A la force du poignet
Dans ma famille, l’histoire que je vais vous raconter là est connue absolument de tous. Elle est non seulement extraordinaire, mais aussi très inspirante. Tout commence en 1985. Mon père avait 12 ans et a été pris dans un pensionnat sportif, en Ouzbékistan, le pays natal de mes parents, plus précisément dans un petit village nommé Tayliak, près de Samarkand.
Ce pensionnat présentait ses activités dans un grand nombre de stands de sport comme le football, la boxe ou encore le judo et bien sûr, il fallait que mon père en choisisse un pour pouvoir y consacrer tout son temps. Son premier choix fut le cyclisme, mais malheureusement il n’y avait plus de place. Il est donc parti voir au stand de tir. La réponse ne changeait pas : plus de place. Ensuite, est venu le tour du stand d’aviron. Sans surprise, non seulement toutes les places étaient prises, mais il s’avérait qu’il était trop petit. Finalement, il s’est tourné vers le stand d’un sport dont il ne connaissait pratiquement rien : le canoé-kayak. Cette fois-ci, il restait quelques places mais mon père, n’ayant pas été un très bon élève à l’école, présentait un bulletin assez lamentable à l’entraîneur, car, oui, les notes comptaient si l’on voulait être pris dans chacun de ces sports. « T’as la moyenne, mais je vais pas te prendre ». Sa matinée s’est terminée sur ces mots et il a donc quitté les lieux, dépité. Mais quelques temps après, il est quand même revenu vers ce coach pour retenter sa chance.
Ce dernier ayant un peu pitié de lui, l’accepta, sachant pertinemment que mon père n’avait aucun potentiel dans ce domaine.
Au bout d’un an dans ce pensionnat, il présentait déjà de très bons résultats. Ses journées se résumaient à faire du sport trois fois par jour : matin, midi et soir.
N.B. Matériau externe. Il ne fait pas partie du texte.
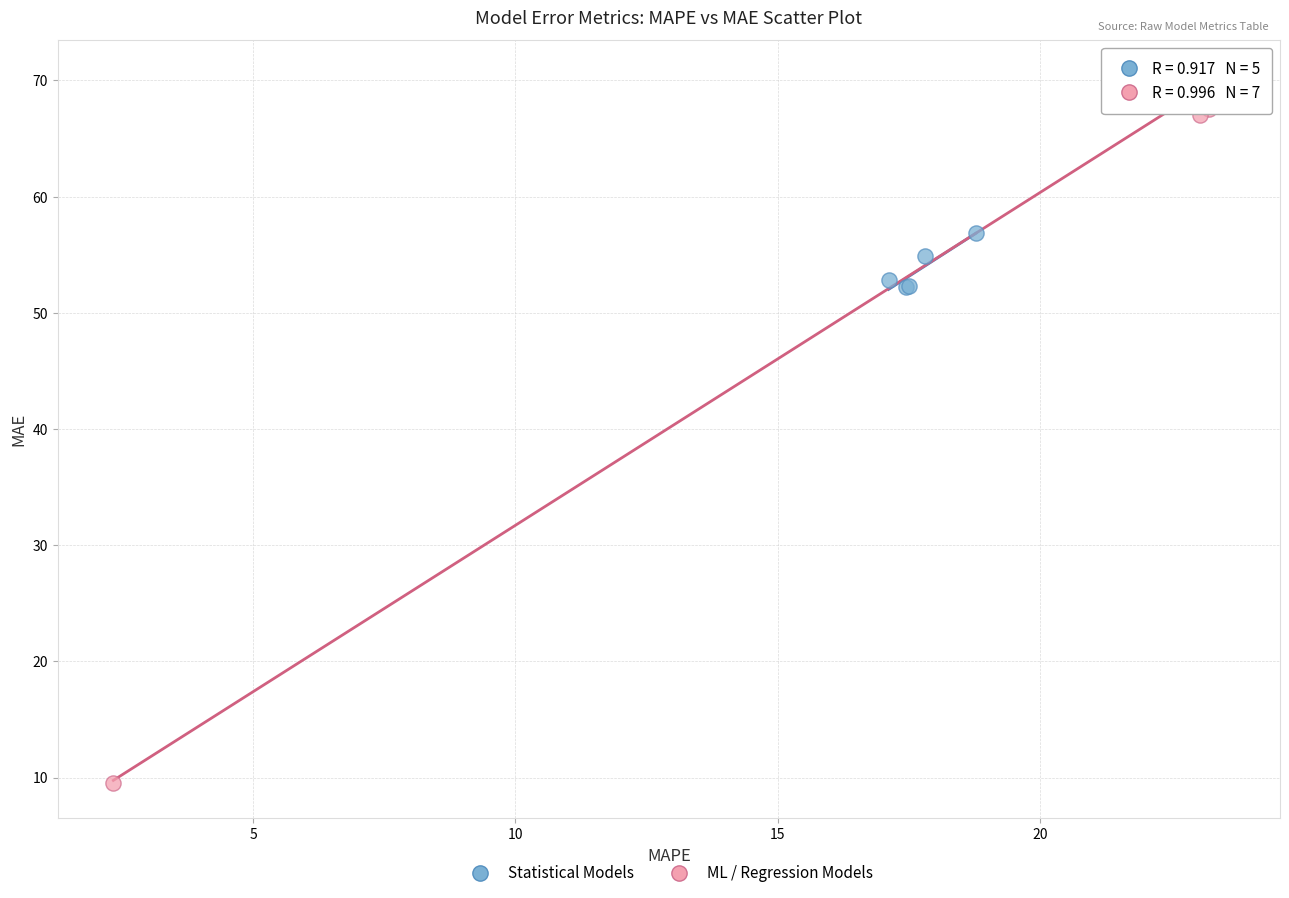

Which series contains the highest Y value?

ML / Regression Models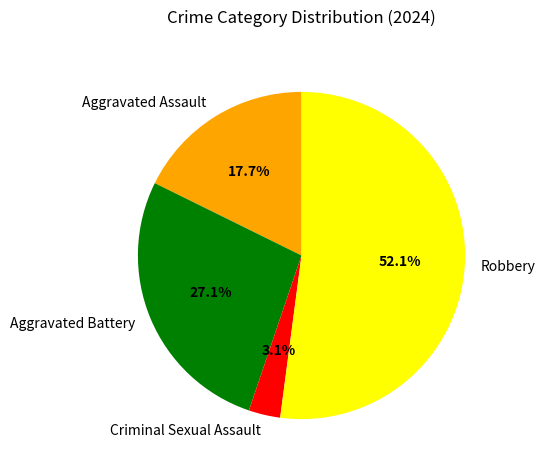

To the nearest percent, what is the difference between the largest and smallest slice percentages?

49%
Il s’entraînait corps et âme et a réussi à rentrer à ses 16 ans, dans une école nationale d’URSS. Ses bons résultats sportifs au fil des années lui ont permis d’obtenir le grade de sportif de haut niveau, mais aussi de devenir un champion national.
Il participait à de nombreuses compétitions, notamment une qui l’a marqué dans les années 90 : la coupe du monde de canoé à Malines en Belgique. C’était d’ailleurs à ce moment-là que mon père a entendu parler de la Légion étrangère en France, une idée qu’il garda dans sa tête, les années suivantes. En1995, son équipe et lui furent sélectionnés pour les Jeux Asiatiques ; une étape importante dans sa carrière puisque grâce à cette compétition, il put obtenir la qualification pour participer aux Jeux Olympiques. C’est donc en août 1996 que mon père a participé aux J.O. d’Atlanta en canoé-kayak, course en ligne K-2500 mètres et il est arrivé jusqu’en demi-finale. Sa fierté était non seulement d’avoir participer à cet événement, mais aussi d’avoir pu représenter son pays, l’Ouzbékistan, comme un pays indépendant. Deux ans après, l’idée d’aller en France lui est revenue à l’esprit ce qui a amené sa décision de s’engager dans la Légion étrangère au 2ème Régiment Étranger Parachutiste (2REP). Malheureusement, en 2001, il a été blessé et a donc dû quitter son unité, tout en restant en France et tout doucement s’installer pour pouvoir ainsi fonder une famille. À ce jour, mon père reste donc le seul élève de son entraîneur de canoé-kayak, qui a participé aux Jeux Olympiques. Cette histoire, pour moi, est une réelle leçon de vie. Plus je grandis, et plus elle prend du sens pour moi et pour toute ma famille.